Klatsch und Tratsch gab es auch über die türkische Regierung eine Menge zu berichten. Angebliche Millionentransfers von der Regierung nach Trabzon am Schwarzen Meer etwa, um den dortigen Fussballclub regelwidrig aufzupäppeln.

Recep Tayyip Erdogan

"Ein anatolischer Volkstribun": Der türkische Premierminister wird in den Depeschen als stur und informiert bezeichnet.

(Foto: AP)

Oder aber ein Innenminister, den eine Depesche vom 8. Juni 2005 als "Schwachstelle" im türkischen Kabinett ausmacht - wegen "seiner Verwicklung in den Heroinhandel, seiner allgemein bekannten Vorliebe für Teenagerinnen und die offenen Mafiakontakte seines Sohnes".

Glück im Unglück für beide Seiten: Besagter Abdülkadir Aksu wenigstens ist seit 2007 nicht mehr im Amt. Ansonsten aber, meint die große Zeitung Milliyet, sei klar: "Der Schaden dieser Wikipedia-Enthüllungen wird weit größer sein als der der Irakpapiere." Verheerend sei "die Art, wie die Amerikaner über die türkischen Politiker sprechen".

Premier Tayyip Erdogan gab sich in ersten Reaktionen betont zurückhaltend, er nannte die Seriosität von Wikileaks "zweifelhaft". Auch Energieminister Taner Yildiz sagte, man wolle mit einer öffentlichen Einschätzung zunächst warten, bis "Staub und Rauch sich gelegt haben".

Schon jetzt ist klar, dass die Depeschen das ohnehin angeschlagene türkisch-amerikanische Verhältnis weiter belasten. Das Misstrauen zwischen den beiden Nato-Alliierten wird wachsen - als ob es nicht schon groß genug wäre.

Außenminister Ahmet Davutoglu - der Architekt der neuen unabhängigen Außenpolitik der Türkei - wird in den Papieren als "Fantast" und "äußerst gefährlich" beschrieben, Erdogan als "sturer", autoritärer und uninformierter "anatolischer Volkstribun", der acht Bankkonten in der Schweiz führe, einer gespaltenen Partei vorstehe und allzu oft islamischen Einflüssen erliege.
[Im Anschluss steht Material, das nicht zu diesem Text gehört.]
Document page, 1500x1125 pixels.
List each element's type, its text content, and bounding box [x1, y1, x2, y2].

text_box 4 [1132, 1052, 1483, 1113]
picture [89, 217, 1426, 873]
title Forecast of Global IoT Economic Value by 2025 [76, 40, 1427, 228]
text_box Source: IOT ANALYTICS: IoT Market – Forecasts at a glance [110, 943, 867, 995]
Dabei darf Erdogan eigentlich noch zufrieden sein, manche Attribute wird er als durchaus schmeichelhaft empfinden, etwa die Beschreibung als "Perfektionist" und "Workaholic", der "drei Tage Urlaub noch für zu viel hält". Zudem finden sich auch ausgewogene Analysen, etwa jene Depesche vom Anfang 2010 über die neue Außenpolitik: "Heißt das, die Türkei konzentriert sich nun mehr auf die islamische Welt? Absolut. Heißt es, dass sie ihre Westorientierung deshalb aufgibt? Absolut nicht."

Über Premier Erdogan und seine Regierung steht dort: "Wir sehen niemanden Besseren am Horizont."